Magnus’s loss made us all grow up a bit. You can pretend you’re an adult all you want with your mortgages and regular car maintenance and barely-used gym memberships…but nothing shocks you into the awareness of life’s preciousness quite like the death of a close friend. You realize what matters and what doesn’t. You realize that friends and family (and you) won’t be here forever. You realize that life doesn’t have a happy ending. It just has an ending.

Now, almost four years later, I still keep those lessons close at hand. I’m no longer angry or distraught…or even sad really. The wound that was Magnus’s absence in my life has sealed up completely. Yes, there’s a scar there. Yes, I think about him frequently. Yes, there are countless times throughout the year when I say, “Man, Magnus would have loved this!” But as the years pass, and as I continue to get older than Magnus will ever be, and as the world changes, those moments dwindle. Not because I miss my friend any less. But because it’s hard to know what he would have been like today had he lived. In my head, I’m picturing a man in his early 30s, living in a dingy, NYC studio, working a job he was indifferent to and spending most of his time keeping tabs on his friends through any means necessary. But Magnus would be 36 today. He might have changed career paths a few years back. He might have been married by now. Who knows…he might even have had a kid.

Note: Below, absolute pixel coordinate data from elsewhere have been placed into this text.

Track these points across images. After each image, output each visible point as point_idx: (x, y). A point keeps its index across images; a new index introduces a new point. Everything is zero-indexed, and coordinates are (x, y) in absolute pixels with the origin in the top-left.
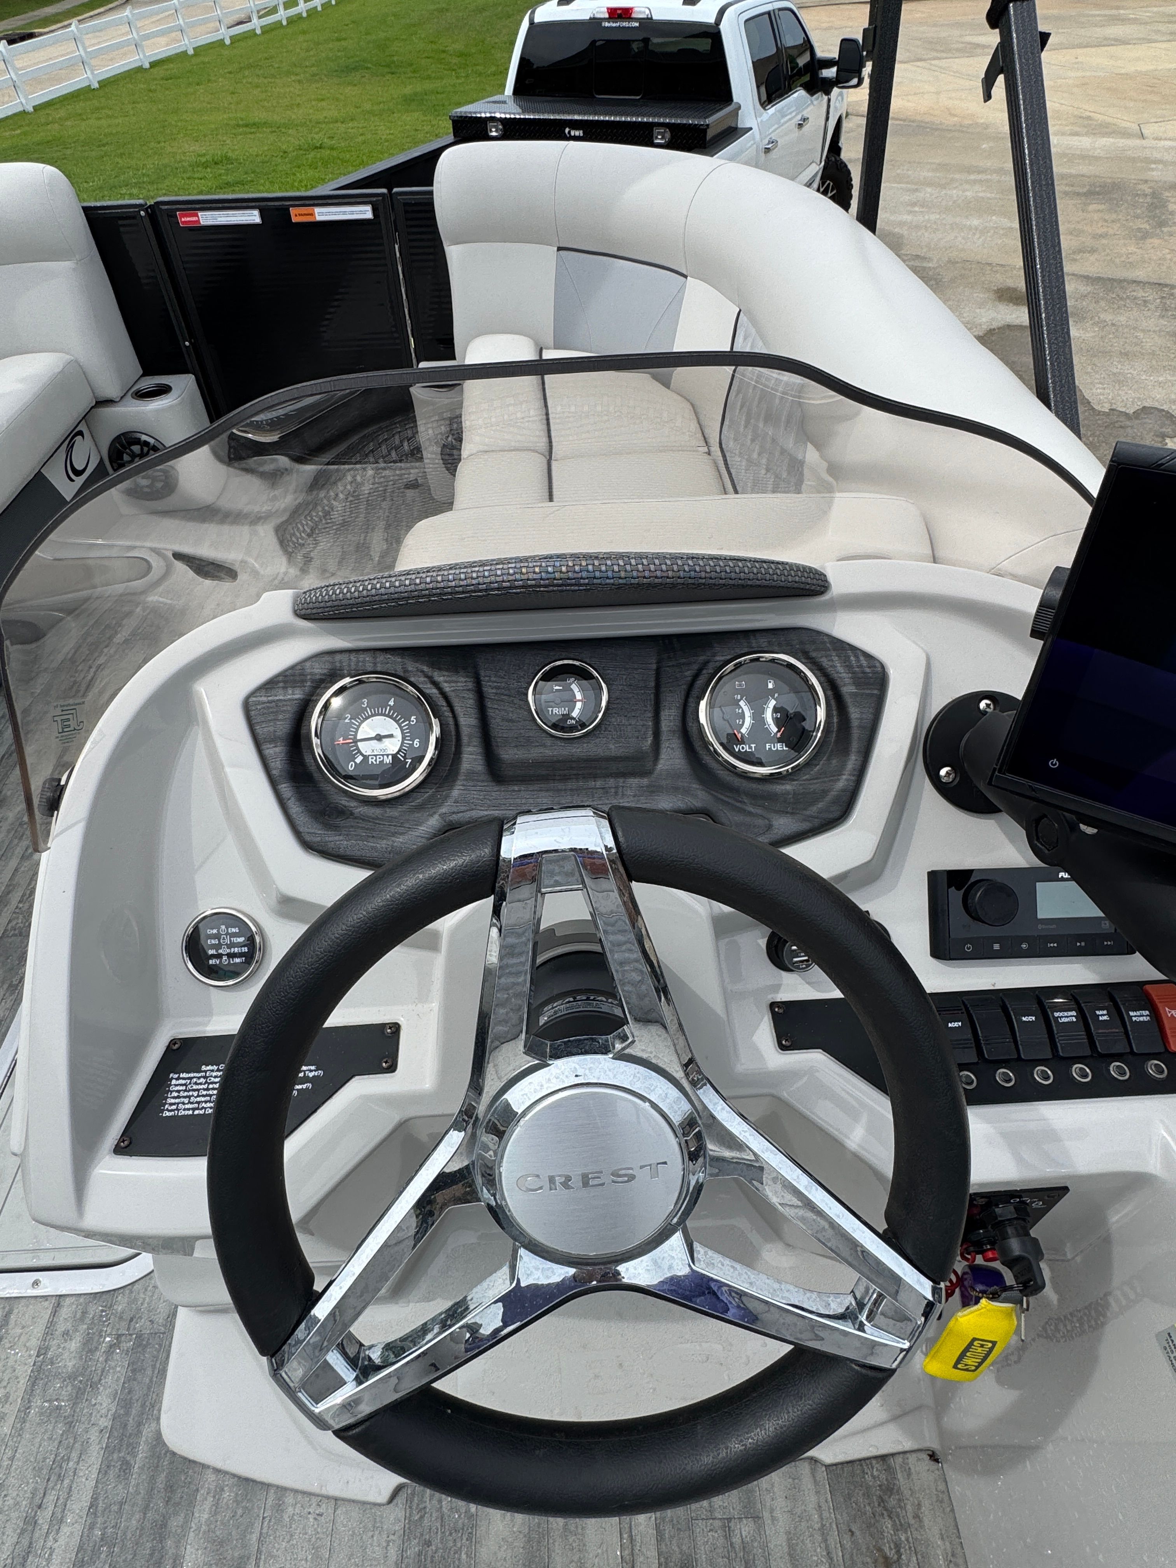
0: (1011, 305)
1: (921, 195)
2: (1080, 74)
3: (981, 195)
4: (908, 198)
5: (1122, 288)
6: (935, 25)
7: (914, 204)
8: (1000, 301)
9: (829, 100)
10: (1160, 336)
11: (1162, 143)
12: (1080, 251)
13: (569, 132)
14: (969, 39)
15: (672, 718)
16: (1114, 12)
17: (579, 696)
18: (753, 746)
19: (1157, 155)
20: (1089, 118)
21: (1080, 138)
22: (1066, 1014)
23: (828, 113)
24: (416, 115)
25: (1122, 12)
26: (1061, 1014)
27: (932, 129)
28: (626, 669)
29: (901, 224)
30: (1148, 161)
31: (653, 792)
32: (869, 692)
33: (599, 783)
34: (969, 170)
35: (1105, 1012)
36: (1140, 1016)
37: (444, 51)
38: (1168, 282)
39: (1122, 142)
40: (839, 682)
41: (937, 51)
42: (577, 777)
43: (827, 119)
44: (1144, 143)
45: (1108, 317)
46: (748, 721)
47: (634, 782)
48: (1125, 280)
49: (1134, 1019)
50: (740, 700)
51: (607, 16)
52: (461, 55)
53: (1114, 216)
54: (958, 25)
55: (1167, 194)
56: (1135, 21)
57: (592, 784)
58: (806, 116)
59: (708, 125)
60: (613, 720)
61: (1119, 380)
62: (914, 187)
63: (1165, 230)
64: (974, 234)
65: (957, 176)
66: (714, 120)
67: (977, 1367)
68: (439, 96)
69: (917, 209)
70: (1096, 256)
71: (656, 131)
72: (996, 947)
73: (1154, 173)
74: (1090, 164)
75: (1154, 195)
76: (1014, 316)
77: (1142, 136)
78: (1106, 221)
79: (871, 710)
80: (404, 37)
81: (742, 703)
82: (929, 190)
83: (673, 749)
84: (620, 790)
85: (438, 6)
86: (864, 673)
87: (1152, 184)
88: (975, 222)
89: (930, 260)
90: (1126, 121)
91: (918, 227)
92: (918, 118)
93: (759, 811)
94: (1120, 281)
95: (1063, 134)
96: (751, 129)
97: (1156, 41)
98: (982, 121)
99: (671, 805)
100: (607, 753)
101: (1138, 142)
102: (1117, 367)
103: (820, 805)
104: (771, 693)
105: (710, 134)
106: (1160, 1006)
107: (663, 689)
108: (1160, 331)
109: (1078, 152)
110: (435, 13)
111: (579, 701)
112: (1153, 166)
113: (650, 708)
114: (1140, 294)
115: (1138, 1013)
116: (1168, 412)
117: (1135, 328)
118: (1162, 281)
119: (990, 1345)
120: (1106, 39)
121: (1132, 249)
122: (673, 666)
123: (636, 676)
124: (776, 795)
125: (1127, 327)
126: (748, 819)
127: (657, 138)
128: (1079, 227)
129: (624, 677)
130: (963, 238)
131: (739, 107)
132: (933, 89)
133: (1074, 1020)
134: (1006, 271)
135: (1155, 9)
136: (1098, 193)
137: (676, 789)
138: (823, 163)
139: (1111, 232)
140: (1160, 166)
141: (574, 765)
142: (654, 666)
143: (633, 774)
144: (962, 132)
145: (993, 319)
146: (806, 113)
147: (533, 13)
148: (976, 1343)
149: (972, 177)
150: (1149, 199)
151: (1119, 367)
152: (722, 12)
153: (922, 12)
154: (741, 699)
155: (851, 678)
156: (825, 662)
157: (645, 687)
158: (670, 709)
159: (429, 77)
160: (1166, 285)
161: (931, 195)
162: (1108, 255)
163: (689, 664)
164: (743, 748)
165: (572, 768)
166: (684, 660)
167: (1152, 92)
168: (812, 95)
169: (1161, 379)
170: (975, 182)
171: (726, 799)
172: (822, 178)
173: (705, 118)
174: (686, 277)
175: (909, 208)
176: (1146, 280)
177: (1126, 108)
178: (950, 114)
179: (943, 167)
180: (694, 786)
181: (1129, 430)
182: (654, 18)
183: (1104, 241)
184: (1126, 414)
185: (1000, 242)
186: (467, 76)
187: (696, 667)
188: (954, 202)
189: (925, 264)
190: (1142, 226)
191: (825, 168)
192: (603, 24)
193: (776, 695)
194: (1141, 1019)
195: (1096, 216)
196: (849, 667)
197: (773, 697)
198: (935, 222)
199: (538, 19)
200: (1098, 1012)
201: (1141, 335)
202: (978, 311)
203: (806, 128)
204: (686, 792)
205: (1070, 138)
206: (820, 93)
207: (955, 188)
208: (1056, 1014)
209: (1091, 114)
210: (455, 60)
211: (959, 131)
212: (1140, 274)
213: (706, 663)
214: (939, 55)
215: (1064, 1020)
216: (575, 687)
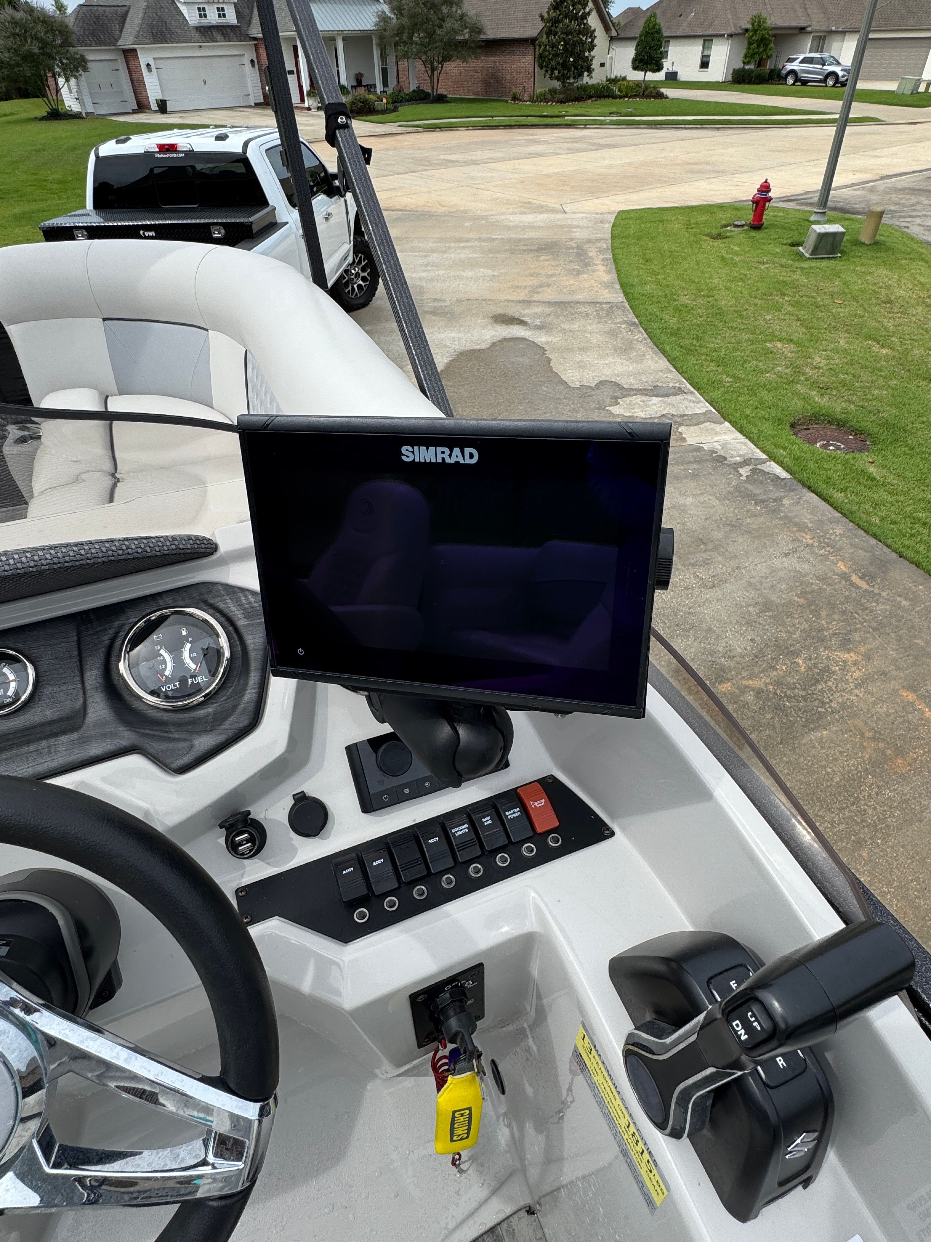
0: (504, 325)
1: (430, 259)
2: (517, 176)
3: (470, 256)
4: (421, 261)
5: (571, 307)
6: (419, 149)
7: (427, 265)
8: (496, 323)
9: (346, 201)
10: (600, 335)
11: (578, 215)
12: (541, 286)
13: (144, 234)
14: (442, 157)
15: (93, 677)
16: (531, 137)
17: (11, 677)
18: (177, 684)
19: (575, 223)
20: (530, 203)
21: (527, 215)
22: (460, 828)
23: (347, 209)
24: (26, 228)
25: (536, 137)
26: (457, 829)
27: (430, 216)
28: (50, 645)
29: (421, 279)
30: (571, 227)
31: (84, 742)
32: (258, 621)
33: (32, 748)
34: (460, 240)
35: (488, 818)
36: (513, 814)
37: (45, 181)
38: (598, 300)
39: (553, 216)
40: (235, 619)
41: (424, 165)
42: (12, 747)
43: (347, 213)
44: (566, 216)
45: (567, 327)
46: (170, 665)
47: (65, 738)
48: (572, 302)
49: (509, 817)
50: (160, 650)
51: (157, 150)
52: (60, 182)
53: (557, 263)
54: (434, 148)
55: (586, 246)
56: (545, 142)
57: (25, 749)
58: (330, 212)
59: (251, 222)
60: (45, 690)
61: (582, 366)
62: (425, 254)
63: (590, 268)
64: (471, 281)
65: (452, 245)
66: (256, 218)
67: (468, 1134)
68: (45, 213)
69: (429, 268)
70: (551, 288)
71: (213, 228)
72: (407, 791)
73: (576, 234)
74: (536, 232)
75: (578, 247)
76: (507, 332)
77: (565, 212)
78: (552, 266)
79: (261, 635)
80: (8, 171)
81: (162, 652)
82: (435, 255)
83: (97, 702)
84: (53, 748)
85: (35, 147)
86: (252, 607)
87: (575, 241)
88: (470, 273)
89: (444, 301)
90: (553, 203)
91: (432, 280)
92: (419, 209)
93: (183, 736)
94: (569, 303)
95: (516, 213)
96: (287, 223)
97: (559, 154)
98: (462, 209)
99: (101, 749)
100: (44, 719)
101: (560, 216)
102: (578, 357)
103: (232, 719)
104: (186, 638)
105: (255, 229)
106: (526, 801)
107: (84, 655)
108: (600, 332)
109: (527, 225)
110: (34, 153)
111: (12, 681)
112: (574, 230)
113: (77, 673)
114: (583, 309)
115: (512, 812)
116: (615, 382)
117: (584, 332)
118: (594, 301)
119: (467, 1112)
120: (530, 154)
121: (572, 282)
122: (91, 634)
123: (61, 650)
124: (200, 719)
125: (579, 331)
126: (171, 745)
127: (215, 233)
128: (536, 271)
129: (50, 652)
130: (463, 284)
131: (275, 209)
132: (426, 190)
133: (467, 830)
134: (496, 304)
135: (555, 135)
136: (544, 249)
137: (104, 736)
138: (352, 243)
139: (557, 272)
140: (578, 230)
141: (11, 736)
142: (75, 638)
143: (64, 732)
144: (451, 216)
145: (493, 336)
146: (329, 211)
147: (97, 150)
148: (456, 1115)
149: (462, 245)
150: (575, 250)
151: (580, 357)
152: (246, 145)
153: (409, 141)
154: (161, 648)
155: (243, 613)
156: (221, 605)
157: (71, 656)
158: (91, 670)
159: (35, 200)
160: (598, 303)
161: (437, 258)
162: (558, 287)
163: (106, 630)
164: (169, 687)
165: (8, 740)
166: (100, 628)
167: (564, 185)
168: (331, 197)
169: (607, 362)
170: (464, 248)
171: (153, 733)
172: (354, 253)
173: (250, 217)
174: (207, 330)
175: (423, 268)
176: (584, 300)
177: (551, 195)
178: (440, 205)
179: (441, 240)
180: (120, 729)
181: (595, 397)
182: (195, 150)
183: (554, 279)
184: (590, 387)
185: (488, 285)
186: (68, 198)
187: (112, 631)
188: (453, 261)
189: (442, 304)
190: (576, 267)
191: (355, 246)
192: (156, 156)
193: (190, 639)
194: (514, 815)
195: (546, 263)
196: (240, 606)
197: (188, 642)
198: (443, 276)
199: (102, 154)
200: (483, 820)
201: (589, 336)
202: (483, 331)
203: (332, 220)
204: (113, 735)
205: (520, 216)
206: (337, 197)
207: (452, 253)
208: (453, 831)
209: (531, 200)
210: (56, 186)
211: (448, 216)
212: (579, 297)
213: (122, 626)
214: (424, 168)
215: (459, 833)
216: (6, 670)
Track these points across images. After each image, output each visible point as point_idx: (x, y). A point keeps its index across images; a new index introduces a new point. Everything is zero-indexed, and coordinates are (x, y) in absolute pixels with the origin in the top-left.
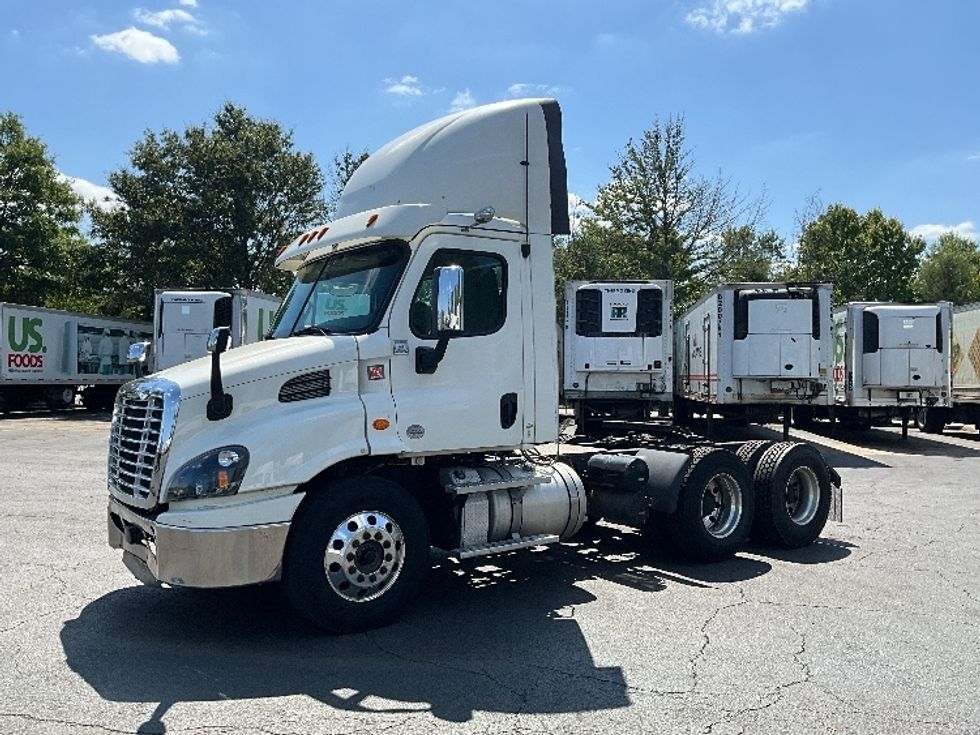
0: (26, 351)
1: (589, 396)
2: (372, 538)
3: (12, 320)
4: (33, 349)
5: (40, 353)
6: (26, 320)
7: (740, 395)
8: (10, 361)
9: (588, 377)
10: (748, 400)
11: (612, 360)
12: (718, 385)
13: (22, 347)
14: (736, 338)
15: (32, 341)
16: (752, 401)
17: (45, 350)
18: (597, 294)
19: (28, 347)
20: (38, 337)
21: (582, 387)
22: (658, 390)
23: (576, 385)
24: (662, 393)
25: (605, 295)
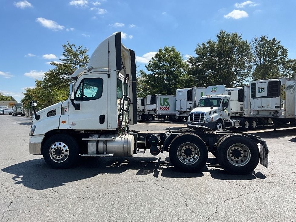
0: (164, 106)
2: (59, 148)
3: (161, 98)
4: (166, 106)
5: (168, 106)
6: (164, 99)
8: (161, 109)
11: (259, 106)
13: (163, 105)
15: (166, 104)
17: (170, 106)
19: (165, 105)
20: (168, 103)
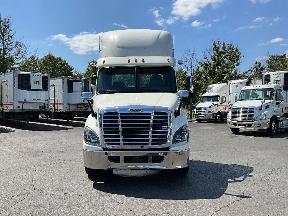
1: (24, 111)
7: (69, 109)
9: (23, 104)
10: (71, 111)
11: (34, 98)
12: (63, 106)
14: (68, 92)
16: (73, 111)
18: (29, 76)
21: (21, 108)
22: (47, 108)
23: (18, 107)
24: (48, 109)
25: (31, 76)
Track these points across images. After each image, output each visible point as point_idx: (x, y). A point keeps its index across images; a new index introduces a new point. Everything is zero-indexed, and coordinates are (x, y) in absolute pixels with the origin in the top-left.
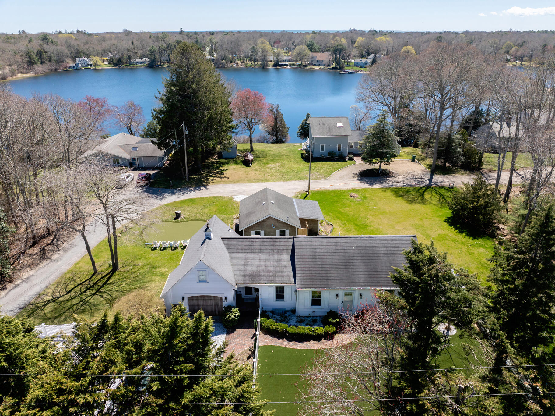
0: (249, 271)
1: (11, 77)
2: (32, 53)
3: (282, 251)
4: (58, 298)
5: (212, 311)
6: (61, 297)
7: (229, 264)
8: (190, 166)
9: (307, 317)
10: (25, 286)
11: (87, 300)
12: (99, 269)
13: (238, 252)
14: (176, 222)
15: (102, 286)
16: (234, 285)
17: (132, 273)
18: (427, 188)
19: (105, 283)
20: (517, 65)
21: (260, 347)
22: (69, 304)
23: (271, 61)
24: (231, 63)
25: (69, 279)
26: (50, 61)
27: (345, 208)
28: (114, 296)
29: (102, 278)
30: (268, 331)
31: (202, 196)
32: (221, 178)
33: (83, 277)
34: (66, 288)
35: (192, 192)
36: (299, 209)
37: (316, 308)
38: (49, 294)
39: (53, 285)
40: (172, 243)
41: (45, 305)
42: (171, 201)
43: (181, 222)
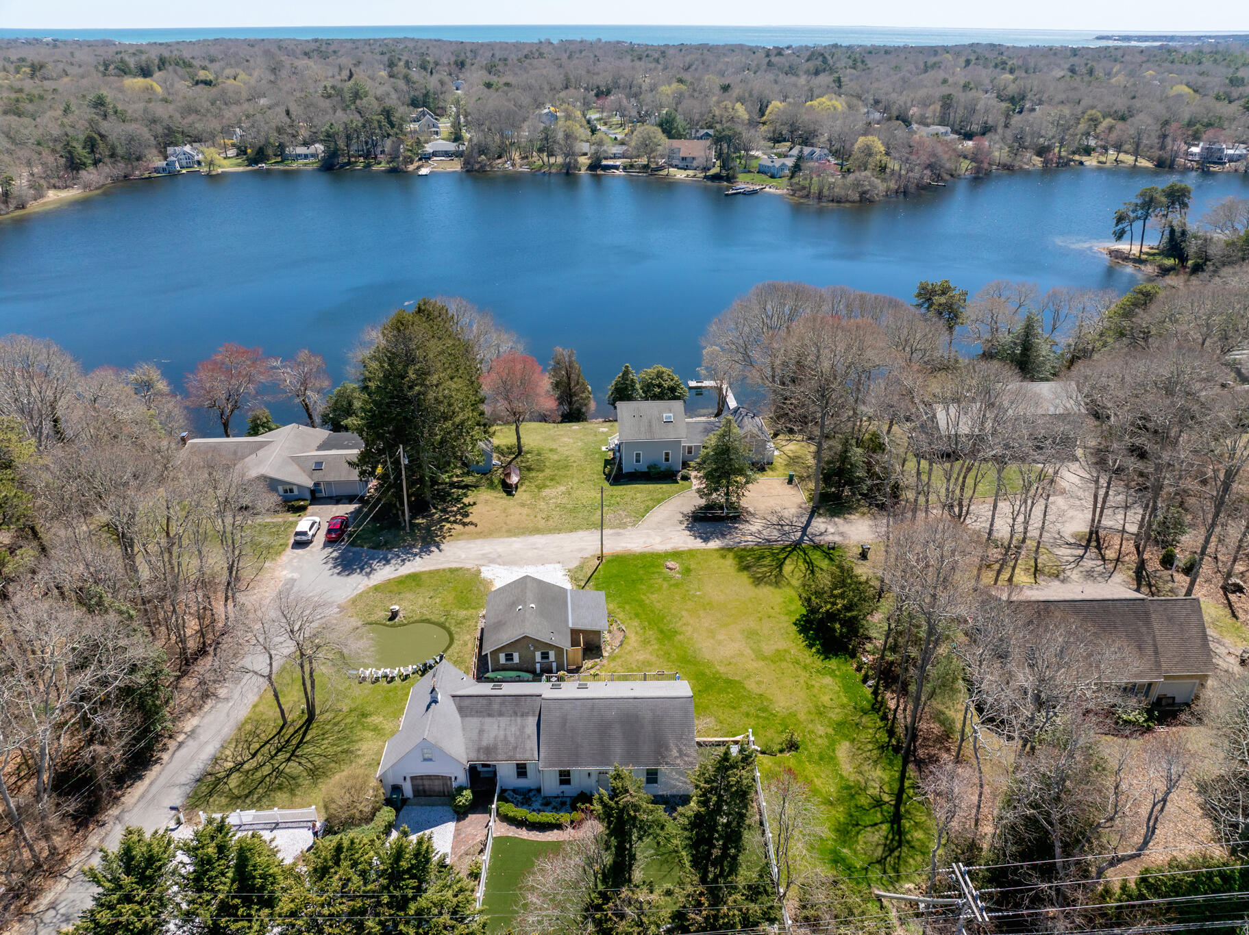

In every scenario, I’m picturing the Magnus of 2010…and that’s not who he would be today. Sure, the man’s motto was “Fear and Hate Change”, but change is inexorable. He would have been a different person today and, deep down, I know that. So when I think “Magnus would have loved this!”, it’s hard to truly know. Sure, there are some slam dunks. He would have loved his friends’ weddings (the man knew how to rock a wedding). He would have loved our annual beer trips. He would have LOVED Game of Thrones (holy shit that show is right in his wheelhouse). But otherwise…I don’t know. Who would he have been today? Not knowing that is the saddest part of his absence now. I miss my friend, but I think I miss the man he would have become even more. I don’t even know that guy, but I know I love him.

Happy St. Magnus Day, everyone. If you knew him, raise a glass to the man he was and the man he would have been. And if you didn’t know him, raise one anyway. A man like that…he deserves ALL the toasts.

Barley

3 thoughts on “ST. MAGNUS DAY IV

  1. Well done, Barley.

    If he were a GOT character, Magnus would have been on the Knight’s Watch. Am I wrong?

    1. Let’s be honest…none of the Aleheads would have lasted 10 minutes in GoT’s cruel, indifferent world. Most of us would have been used for crossbow target practice…

      However, if we suspend disbelief for a moment and assume that the GoT version of Magnus was able to survive and thrive on Westeros, I see two possibilities for his future:

      1. Samwell Tarly: Born to a noble house, Magnus proves to be too smart, sensitive and gentle to carry on the bloodthirsty Skullsplitter name. As Copperpot suggests, he’d be sent to the Wall where he would quickly overlook the fact that he was surrounded by assholes and sociopaths and would exemplify the honor and diligence to a “code” found in the best Night’s Watchmen.

      2. Davos Seaworth: Magnus finds himself as the chief adviser to a narcissistic jackass. He’s so loyal that the jackass chops his fingers off for some petty grievance and it only strengthens Magnus’s allegiance to him.